Asynchronous courses use discussion boards and recordings in place of real-time (synchronous) interactions. The two are different, emphasizing different skills and modes of communicating. I was at least hoping for a hybrid online course: guiding some live discussions and using asynchronous tools. (In the past, hybrid referred to courses that met in person and used online tools, but the coronavirus pandemic moved most instruction online.)

“Even reading is a form of discussion, a rhetorical act,” my colleagues try to argue.

Public speaking is not “speech writing.” It’s not “speech reading,” either.

Teaching a public speaking course online, in a purely asynchronous format, leads to the teaching of media production.

I find myself conflicted. On the one hand, I support a true, broad, liberal arts undergraduate experience with writing, speaking, math, science, history, philosophy, and the arts. Yet, I also understand that was the K12 experience and that for many students, higher education is (and always has been) vocational preparation.

If we’re preparing people for the workplace and civic engagement as they are, then recording speeches and learning about social media reflect the reality of today.

If we’re teaching public speaking, then we should be helping students gain confidence speaking before other people, in person, or at least in real-time.

Either approach has benefits, yet the course I was leading managed to be neither. It was a traditional public speaking syllabus superimposed onto an asynchronous format. If I were to teach a speaking course again, I would revise the syllabus to better align with the “classroom” structure: face-to-face, online/in-person hybrid, synchronous online, asynchronous online, or async/sync online hybrid.

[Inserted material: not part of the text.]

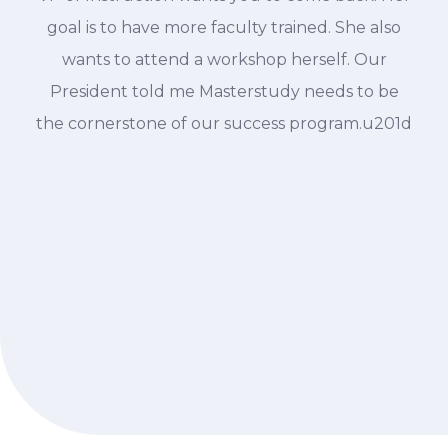
goal is to have more faculty trained. She also
wants to attend a workshop herself. Our
President told me Masterstudy needs to be
the cornerstone of our success program.u201d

The asynchronous speech class requires that students master recording, editing, and sharing audio or video files. Some students deftly produce near-professional audio, complete with music. Others record in a single take, mumbling their way through the assignments.

If I am teaching public speaking, I want the students in a physical space. I like to create small groups and have the teams take turns practicing their speeches. Learning together, the students engage in genuine feedback and critiques. I walk about the space, offering tips and trying to notice the students in need of extra guidance.

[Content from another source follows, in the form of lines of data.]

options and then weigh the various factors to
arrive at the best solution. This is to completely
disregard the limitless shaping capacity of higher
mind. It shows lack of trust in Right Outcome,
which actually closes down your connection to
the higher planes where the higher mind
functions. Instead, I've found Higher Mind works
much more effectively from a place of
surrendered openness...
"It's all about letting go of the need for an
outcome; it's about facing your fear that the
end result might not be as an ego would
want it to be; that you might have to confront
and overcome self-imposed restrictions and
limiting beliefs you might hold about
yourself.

I hope normal does return before I teach again. I also recognize I need to redesign my online courses based on the pandemic experience.

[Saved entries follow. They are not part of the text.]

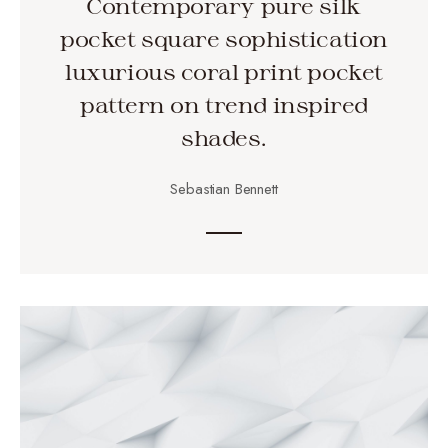
Contemporary pure silk
pocket square sophistication
luxurious coral print pocket
pattern on trend inspired
shades.
Sebastian Bennett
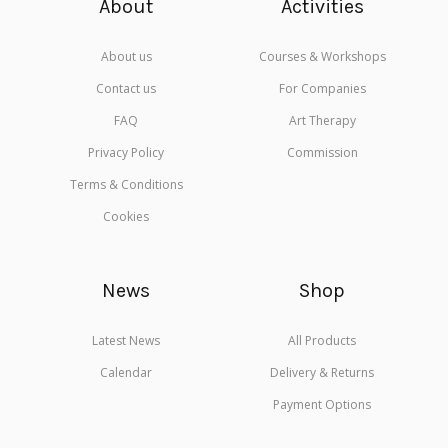
About
Activities
About us
Courses & Workshops
Contact us
For Companies
FAQ
Art Therapy
Privacy Policy
Commission
Terms & Conditions
Cookies
News
Shop
Latest News
All Products
Calendar
Delivery & Returns
Payment Options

Online in an asynchronous class, the feedback declines. Groups don’t listen to each other closely. The dynamics change.

It isn’t that online is “bad” or “inferior” as a course format. It is different, and it doesn’t align with my teaching methods for a public speaking course. However, online would be ideal for a podcasting or vlogging (YouTube videos) class.

To teach “speaking” again, I would revise the assignments to state, “You are preparing a two-minute podcast segment.” I’d revise the contexts, so the assignments reflect realistic audiences.

Before the pandemic, I asked students to attend public meetings and listen to the speakers. I asked them to speak to organizations on campus. They could seek out community groups, like the Toastmasters. During the pandemic, meetings moved online. Some public bodies changed local comments and questions to text chats. Typing a message to your city council isn’t the same as standing at the podium.

As programs and departments, we need to reconsider what our shared outcomes and expectations should be after this pandemic experience.

The coronavirus changed business, non-profit, and government meetings. Zoom, Teams, and Meet replaced the podiums and stages. Even for a traditional, in-class course, I might now include at least one audio or video assignment.

What I do know is that “public speaking” and asynchronous courses do not align. Instead, I would call the course something else. What should that new title be on the syllabus for an entirely online asynchronous speech class?